Flagellation publique d’une jeune femme dans la province de Ghor, en Afghanistan, le 31 août 2015.
 

© 2015 Reuters / Pajhwok News Agency

C’est une image qui évoque un châtiment imposé par les talibans. Une femme entièrement voilée est agenouillée par terre, aux pieds d’un homme portant un turban. L’homme lève le bras, et s’apprête à la frapper avec son fouet. La scène se déroule devant plusieurs hommes assis en cercle, confortablement installés sur des chaises pendant qu'ils contemplent ce spectacle qui est censé représenter une punition et un avertissement.

Mais il ne s’agit pas de talibans. Cette photo récemment publiée montre, selon les médias,  la flagellation de Zarmina, une jeune femme de 22 ans qui a été arrêtée il y a quelques semaines avec un jeune homme de 21 ans prénommé Ahmad, dans la province de Ghor en Afghanistan.
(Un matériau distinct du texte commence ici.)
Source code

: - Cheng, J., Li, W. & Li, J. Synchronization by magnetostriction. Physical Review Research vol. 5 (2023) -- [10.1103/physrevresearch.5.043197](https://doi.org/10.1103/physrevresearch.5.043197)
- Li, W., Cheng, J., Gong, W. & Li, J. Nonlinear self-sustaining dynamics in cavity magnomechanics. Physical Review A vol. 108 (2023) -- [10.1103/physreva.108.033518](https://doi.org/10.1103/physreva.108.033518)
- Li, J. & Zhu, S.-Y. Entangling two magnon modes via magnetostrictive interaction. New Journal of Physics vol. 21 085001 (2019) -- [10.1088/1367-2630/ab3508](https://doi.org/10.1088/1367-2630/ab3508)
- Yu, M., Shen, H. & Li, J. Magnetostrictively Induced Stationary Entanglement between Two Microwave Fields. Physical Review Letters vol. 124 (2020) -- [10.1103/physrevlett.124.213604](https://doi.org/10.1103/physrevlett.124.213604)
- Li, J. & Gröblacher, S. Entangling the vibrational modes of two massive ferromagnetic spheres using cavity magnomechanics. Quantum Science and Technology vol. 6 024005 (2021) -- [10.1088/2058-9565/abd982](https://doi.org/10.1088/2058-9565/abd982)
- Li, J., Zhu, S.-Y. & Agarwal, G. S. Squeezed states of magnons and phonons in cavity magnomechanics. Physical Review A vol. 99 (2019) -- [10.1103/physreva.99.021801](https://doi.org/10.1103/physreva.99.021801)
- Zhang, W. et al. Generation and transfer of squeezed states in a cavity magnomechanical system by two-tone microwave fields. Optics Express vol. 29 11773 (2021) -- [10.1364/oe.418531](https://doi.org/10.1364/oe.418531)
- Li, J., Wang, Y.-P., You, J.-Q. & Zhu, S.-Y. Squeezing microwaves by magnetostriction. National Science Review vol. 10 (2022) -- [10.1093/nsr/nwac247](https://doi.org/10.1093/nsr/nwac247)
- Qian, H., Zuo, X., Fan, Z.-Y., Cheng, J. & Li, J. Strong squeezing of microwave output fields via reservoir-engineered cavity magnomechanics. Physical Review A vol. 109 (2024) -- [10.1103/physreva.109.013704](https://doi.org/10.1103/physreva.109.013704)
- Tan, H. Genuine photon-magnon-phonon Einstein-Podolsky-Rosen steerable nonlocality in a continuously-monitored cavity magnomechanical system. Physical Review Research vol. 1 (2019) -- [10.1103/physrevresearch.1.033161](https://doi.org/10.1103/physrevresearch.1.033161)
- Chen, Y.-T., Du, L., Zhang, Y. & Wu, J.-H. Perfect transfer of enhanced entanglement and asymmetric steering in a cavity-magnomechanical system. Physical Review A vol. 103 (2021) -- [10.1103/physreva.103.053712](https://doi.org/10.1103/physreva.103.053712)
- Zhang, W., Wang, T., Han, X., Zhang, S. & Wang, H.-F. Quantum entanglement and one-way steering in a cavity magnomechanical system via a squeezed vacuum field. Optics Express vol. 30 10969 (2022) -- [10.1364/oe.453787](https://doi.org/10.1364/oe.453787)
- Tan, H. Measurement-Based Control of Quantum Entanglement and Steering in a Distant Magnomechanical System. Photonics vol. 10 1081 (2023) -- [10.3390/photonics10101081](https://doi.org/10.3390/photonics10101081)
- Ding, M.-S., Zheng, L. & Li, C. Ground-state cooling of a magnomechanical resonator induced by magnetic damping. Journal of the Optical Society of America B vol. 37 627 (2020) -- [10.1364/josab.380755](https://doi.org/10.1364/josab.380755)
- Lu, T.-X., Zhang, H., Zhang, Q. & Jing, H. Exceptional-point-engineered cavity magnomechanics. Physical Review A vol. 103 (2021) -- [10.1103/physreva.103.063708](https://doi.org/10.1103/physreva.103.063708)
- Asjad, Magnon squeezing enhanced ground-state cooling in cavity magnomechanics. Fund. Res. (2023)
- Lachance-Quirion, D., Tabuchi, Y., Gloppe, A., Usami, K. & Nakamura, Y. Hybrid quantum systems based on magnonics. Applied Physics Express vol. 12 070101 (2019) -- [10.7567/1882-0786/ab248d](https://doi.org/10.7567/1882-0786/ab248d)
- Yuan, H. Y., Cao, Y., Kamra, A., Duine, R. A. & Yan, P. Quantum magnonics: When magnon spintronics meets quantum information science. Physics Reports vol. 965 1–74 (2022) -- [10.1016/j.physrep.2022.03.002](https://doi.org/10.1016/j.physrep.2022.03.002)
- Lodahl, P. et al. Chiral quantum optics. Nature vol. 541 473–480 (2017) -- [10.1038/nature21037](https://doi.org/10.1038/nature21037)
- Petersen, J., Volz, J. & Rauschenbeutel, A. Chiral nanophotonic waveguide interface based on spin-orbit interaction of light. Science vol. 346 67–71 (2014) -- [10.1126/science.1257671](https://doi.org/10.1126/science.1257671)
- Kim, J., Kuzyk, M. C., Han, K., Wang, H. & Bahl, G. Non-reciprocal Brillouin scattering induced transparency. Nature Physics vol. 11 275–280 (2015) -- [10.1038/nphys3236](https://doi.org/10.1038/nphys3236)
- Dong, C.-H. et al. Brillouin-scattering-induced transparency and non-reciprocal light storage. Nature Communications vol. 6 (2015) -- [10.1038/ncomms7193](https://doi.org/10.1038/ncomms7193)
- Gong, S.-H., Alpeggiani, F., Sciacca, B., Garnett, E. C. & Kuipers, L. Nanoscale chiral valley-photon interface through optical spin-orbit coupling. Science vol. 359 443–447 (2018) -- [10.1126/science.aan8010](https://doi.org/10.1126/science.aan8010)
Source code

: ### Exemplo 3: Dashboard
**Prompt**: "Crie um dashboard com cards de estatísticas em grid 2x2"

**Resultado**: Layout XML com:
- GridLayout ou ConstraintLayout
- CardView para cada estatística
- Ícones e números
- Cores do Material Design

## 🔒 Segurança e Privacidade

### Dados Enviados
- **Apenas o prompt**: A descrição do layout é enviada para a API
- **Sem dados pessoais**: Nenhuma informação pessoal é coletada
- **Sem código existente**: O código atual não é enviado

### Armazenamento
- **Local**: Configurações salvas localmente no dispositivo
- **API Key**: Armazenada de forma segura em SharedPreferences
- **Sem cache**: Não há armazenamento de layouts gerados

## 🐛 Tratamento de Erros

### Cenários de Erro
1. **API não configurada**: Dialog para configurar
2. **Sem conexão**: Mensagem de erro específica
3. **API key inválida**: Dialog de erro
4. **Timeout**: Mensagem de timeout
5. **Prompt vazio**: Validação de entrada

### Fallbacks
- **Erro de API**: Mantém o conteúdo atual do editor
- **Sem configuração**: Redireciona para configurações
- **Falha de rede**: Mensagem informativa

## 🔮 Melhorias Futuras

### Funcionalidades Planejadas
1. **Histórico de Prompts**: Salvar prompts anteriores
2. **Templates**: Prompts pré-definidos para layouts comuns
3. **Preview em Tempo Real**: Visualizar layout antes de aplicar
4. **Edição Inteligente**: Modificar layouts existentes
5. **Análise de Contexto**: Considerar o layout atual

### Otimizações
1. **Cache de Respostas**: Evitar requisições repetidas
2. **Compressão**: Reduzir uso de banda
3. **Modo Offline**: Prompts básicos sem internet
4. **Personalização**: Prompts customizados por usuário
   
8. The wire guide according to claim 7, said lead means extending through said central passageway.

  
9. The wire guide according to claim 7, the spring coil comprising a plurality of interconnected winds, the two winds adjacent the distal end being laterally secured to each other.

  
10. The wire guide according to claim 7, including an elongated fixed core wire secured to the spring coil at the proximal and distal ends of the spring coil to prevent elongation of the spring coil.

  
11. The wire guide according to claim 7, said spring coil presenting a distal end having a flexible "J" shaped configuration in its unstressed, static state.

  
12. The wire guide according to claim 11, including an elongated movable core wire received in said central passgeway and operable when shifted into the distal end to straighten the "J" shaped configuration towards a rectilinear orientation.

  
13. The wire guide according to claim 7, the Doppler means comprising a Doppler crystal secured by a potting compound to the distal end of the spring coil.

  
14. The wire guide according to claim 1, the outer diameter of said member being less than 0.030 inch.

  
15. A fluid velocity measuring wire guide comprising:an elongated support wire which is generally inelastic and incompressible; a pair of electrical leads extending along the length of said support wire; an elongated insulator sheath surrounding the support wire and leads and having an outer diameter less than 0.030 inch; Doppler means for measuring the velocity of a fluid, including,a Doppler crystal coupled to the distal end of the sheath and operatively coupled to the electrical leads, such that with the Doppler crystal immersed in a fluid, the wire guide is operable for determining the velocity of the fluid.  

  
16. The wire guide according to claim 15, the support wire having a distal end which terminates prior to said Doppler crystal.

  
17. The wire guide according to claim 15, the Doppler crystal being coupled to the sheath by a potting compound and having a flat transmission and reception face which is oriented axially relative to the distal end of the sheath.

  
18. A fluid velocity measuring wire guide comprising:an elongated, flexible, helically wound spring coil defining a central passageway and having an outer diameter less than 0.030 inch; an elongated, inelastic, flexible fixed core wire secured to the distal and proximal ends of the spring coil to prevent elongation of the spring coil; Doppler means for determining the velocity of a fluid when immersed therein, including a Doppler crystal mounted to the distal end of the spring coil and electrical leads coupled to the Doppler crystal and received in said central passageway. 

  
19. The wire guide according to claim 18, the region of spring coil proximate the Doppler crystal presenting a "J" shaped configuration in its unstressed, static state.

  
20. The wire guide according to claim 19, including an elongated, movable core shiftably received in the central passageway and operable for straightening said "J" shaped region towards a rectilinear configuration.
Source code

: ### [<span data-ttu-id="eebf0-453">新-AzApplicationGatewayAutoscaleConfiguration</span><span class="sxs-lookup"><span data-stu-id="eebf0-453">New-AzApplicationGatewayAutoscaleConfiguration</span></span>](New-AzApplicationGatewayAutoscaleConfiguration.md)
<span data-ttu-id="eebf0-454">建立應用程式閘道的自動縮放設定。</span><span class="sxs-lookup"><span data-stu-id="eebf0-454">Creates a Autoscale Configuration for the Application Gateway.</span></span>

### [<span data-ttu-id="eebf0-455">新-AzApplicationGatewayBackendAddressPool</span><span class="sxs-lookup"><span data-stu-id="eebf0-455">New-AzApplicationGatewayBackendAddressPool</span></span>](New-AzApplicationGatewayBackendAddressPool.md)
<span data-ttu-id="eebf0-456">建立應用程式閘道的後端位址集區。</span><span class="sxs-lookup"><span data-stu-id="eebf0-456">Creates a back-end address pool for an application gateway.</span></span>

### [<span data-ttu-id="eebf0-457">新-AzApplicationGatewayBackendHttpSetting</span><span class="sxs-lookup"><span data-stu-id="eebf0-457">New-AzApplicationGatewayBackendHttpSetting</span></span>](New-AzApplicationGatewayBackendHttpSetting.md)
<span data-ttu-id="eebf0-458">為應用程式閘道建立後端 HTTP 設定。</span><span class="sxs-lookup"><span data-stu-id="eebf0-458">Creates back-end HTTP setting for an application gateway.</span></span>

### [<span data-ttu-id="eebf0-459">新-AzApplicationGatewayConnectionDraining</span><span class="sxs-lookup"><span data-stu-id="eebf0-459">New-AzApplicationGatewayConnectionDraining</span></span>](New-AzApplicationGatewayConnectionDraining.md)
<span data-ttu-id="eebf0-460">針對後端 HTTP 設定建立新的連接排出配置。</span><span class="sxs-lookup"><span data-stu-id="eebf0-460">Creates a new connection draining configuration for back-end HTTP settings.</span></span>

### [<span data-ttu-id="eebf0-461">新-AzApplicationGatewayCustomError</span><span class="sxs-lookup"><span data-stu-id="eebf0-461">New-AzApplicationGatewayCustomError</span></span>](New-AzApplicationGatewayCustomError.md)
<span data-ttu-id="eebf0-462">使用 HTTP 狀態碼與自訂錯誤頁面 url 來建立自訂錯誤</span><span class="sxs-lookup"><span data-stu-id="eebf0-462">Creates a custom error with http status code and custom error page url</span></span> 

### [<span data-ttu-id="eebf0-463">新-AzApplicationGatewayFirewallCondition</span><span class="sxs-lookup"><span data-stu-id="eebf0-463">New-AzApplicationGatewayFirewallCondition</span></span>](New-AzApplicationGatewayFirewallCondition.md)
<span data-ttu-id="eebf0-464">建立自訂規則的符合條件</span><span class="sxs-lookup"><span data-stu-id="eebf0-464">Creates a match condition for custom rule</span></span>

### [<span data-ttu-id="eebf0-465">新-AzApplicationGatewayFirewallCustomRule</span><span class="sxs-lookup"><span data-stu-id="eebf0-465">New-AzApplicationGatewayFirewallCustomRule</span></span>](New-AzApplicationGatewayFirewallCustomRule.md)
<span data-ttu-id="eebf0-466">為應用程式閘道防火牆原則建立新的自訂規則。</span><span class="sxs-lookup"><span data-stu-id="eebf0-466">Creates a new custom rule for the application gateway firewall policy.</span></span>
Les deux jeunes gens ont été accusés de « zina » (relations sexuelles en dehors du mariage), un crime passible d'une peine de 5 à 15 ans de prison au regard de la loi afghane.

Zarmina et Ahmad ont été condamnés à 100 coups de fouet chacun, non pas par un tribunal taliban ou par un conseil d’aînés d’une tribu, mais par un tribunal officiel rattaché au gouvernement afghan reconnu et soutenu par la communauté internationale depuis la chute des talibans en 2001. Bien que la peine de flagellation soit en principe illégale dans ce pays, elle est périodiquement infligée par des tribunaux régionaux, et certains juges conservent même ouvertement un fouet dans leur bureau.

Cette photo vient rappeler que le gouvernement afghan continue de violer les droits humains, notamment les droits des femmes.

Les rapports sexuels entre deux adultes consentants ne devraient jamais constituer un crime. Mais cette situation est d’autant plus grave en Afghanistan que les condamnations pour « zina » sont souvent basées sur des éléments de preuves extrêmement fragiles, ainsi que l’a précédemment documenté Human Rights Watch.

Des représentants de pays donateurs doivent se réunir à Kaboul le 5 septembre afin de discuter de projets de soutien financier au gouvernement afghan durant les quatre prochaines années. Cette photo vient rappeler que le gouvernement que préside Ashraf Ghani continue de violer les droits humains, notamment les droits des femmes.

Les bailleurs de fonds devraient  faire du respect de ces droits l’une des priorités de leurs discussions. Ils le doivent à Zarmina, à Ahmad et aux autres victimes d’abus en Afghanistan.